Мне будет двадцать семь лет, когда придет время первого продления контракта еще на шесть лет. Жизнь моя обеспечена. Я играю в знаменитой команде, в городе, который считается одним из центров хоккея. Но иногда в мыслях я вижу себя мальчиком на центральной площадке. Все смотрят на меня: мама, отец, братья, тысячи болельщиков. Вот огромный именинный пирог и бутылка «Детского шампанского» от ребят из команды. Я беру ручку и пишу: Боб Смит.
Интересно, заметил бы кто-нибудь это сразу? Интересно, а что бы случилось, когда узнали? Интересно…»
Ах, эти дети. Я-то думал, что все хорошо, что все сомнения он разрешил, а Уэйн, оказывается, в это время размышлял, не подписаться ли ему Боб Смит. Как угадать, что у них в голове?
Однако «Цинциннати» испортила праздник. За месяц до этого в декабре, Уэйн в матче с ней сделал свой первый хет-трик в профессионалах. В праздничный для Уэйна вечер «Цинциннати Стингерз» победили со счетом 5: 2, а Уэйну удалось сделать всего одну голевую передачу.
Зато теперь он стал взрослым. Номеру 99 исполнилось восемнадцать. Он может теперь зайти с друзьями в бар и угостить их. Если не забудет взять с собой деньги.
Невероятный год
«Он хуже Бобби Орра. Тот хоть начинал атаку со своей половины площадки, и вы могли приготовиться к встрече с ним. Гретцки вдруг возникает перед вами из ничего».
Бобби Кларк, «Филадельфия Флайерз». Декабрь 1982 года
Это был, наверное, самый дурацкий совет, когда-либо данный больному: «Возьми две таблетки аспирина, приклей их пластырем к коленке, и все пройдет». Причем советовавший даже не был врачом.
30 декабря 1981 года Уэйн сидел в раздевалке перед игрой с «Филадельфия Флайерз». Ему не хватало пяти голов, чтобы повторить рекорд Мориса Ришара – 50 голов за 50 игр. Рекорд, остававшийся незыблемым с 1945 года. Рекорд, переживший и объединение лиг, и все изменения в хоккее.
Только в 1980 году Майк Босси сумел повторить его. Но лишь повторить.

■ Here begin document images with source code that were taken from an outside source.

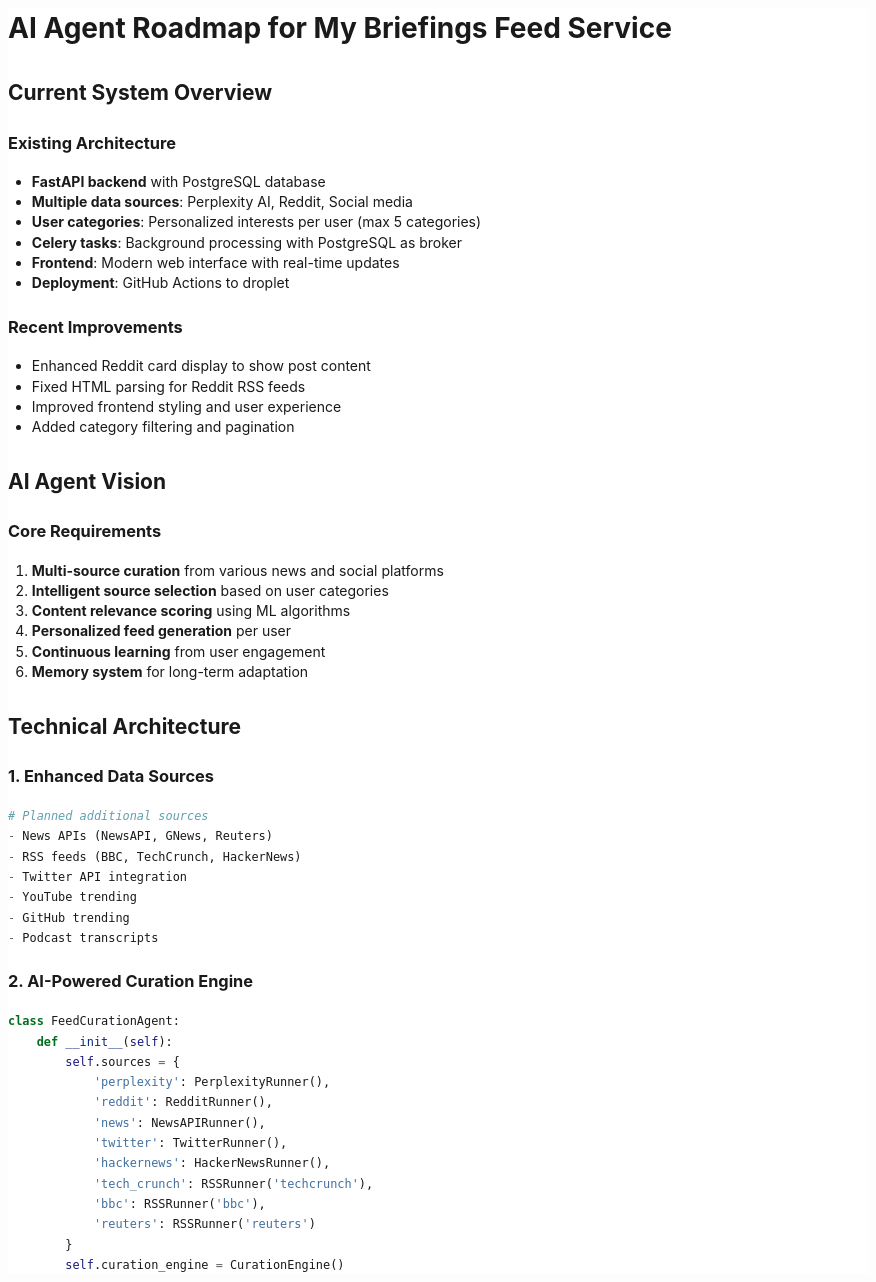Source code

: # AI Agent Roadmap for My Briefings Feed Service

## Current System Overview

### Existing Architecture
- **FastAPI backend** with PostgreSQL database
- **Multiple data sources**: Perplexity AI, Reddit, Social media
- **User categories**: Personalized interests per user (max 5 categories)
- **Celery tasks**: Background processing with PostgreSQL as broker
- **Frontend**: Modern web interface with real-time updates
- **Deployment**: GitHub Actions to droplet

### Recent Improvements
- Enhanced Reddit card display to show post content
- Fixed HTML parsing for Reddit RSS feeds
- Improved frontend styling and user experience
- Added category filtering and pagination

## AI Agent Vision

### Core Requirements
1. **Multi-source curation** from various news and social platforms
2. **Intelligent source selection** based on user categories
3. **Content relevance scoring** using ML algorithms
4. **Personalized feed generation** per user
5. **Continuous learning** from user engagement
6. **Memory system** for long-term adaptation

## Technical Architecture

### 1. Enhanced Data Sources
```python
# Planned additional sources
- News APIs (NewsAPI, GNews, Reuters)
- RSS feeds (BBC, TechCrunch, HackerNews)
- Twitter API integration
- YouTube trending
- GitHub trending
- Podcast transcripts
```

### 2. AI-Powered Curation Engine
```python
class FeedCurationAgent:
    def __init__(self):
        self.sources = {
            'perplexity': PerplexityRunner(),
            'reddit': RedditRunner(), 
            'news': NewsAPIRunner(),
            'twitter': TwitterRunner(),
            'hackernews': HackerNewsRunner(),
            'tech_crunch': RSSRunner('techcrunch'),
            'bbc': RSSRunner('bbc'),
            'reuters': RSSRunner('reuters')
        }
        self.curation_engine = CurationEngine()
```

Казалось, что Уэйн наконец побьет его. Ведь игра с «Флайерз» была только 39-й, а за последние четыре матча ему удалось забить десять шайб. В последней встрече с «Лос-Анджелесом» – сразу четыре. Так что оставалось забросить пять шайб в двенадцати матчах. Пять – в двенадцати! Никаких проблем. По пути на стадион Уэйн даже сказал Лоу, что попробует забить их сегодня же.